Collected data

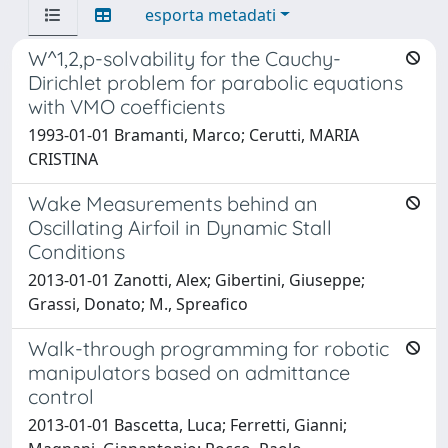
esporta metadati
W^1,2,p-solvability for the Cauchy-
Dirichlet problem for parabolic equations
with VMO coefficients
1993-01-01 Bramanti, Marco; Cerutti, MARIA
CRISTINA
Wake Measurements behind an
Oscillating Airfoil in Dynamic Stall
Conditions
2013-01-01 Zanotti, Alex; Gibertini, Giuseppe;
Grassi, Donato; M., Spreafico
Walk-through programming for robotic
manipulators based on admittance
control
2013-01-01 Bascetta, Luca; Ferretti, Gianni;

* What the task asks *
The result should consist solely of the lines from the one that contains "Wake Measurements behind an" to the last line of the records above, reproduced exactly.

* Task output *
Wake Measurements behind an
Oscillating Airfoil in Dynamic Stall
Conditions
2013-01-01 Zanotti, Alex; Gibertini, Giuseppe;
Grassi, Donato; M., Spreafico
Walk-through programming for robotic
manipulators based on admittance
control
2013-01-01 Bascetta, Luca; Ferretti, Gianni;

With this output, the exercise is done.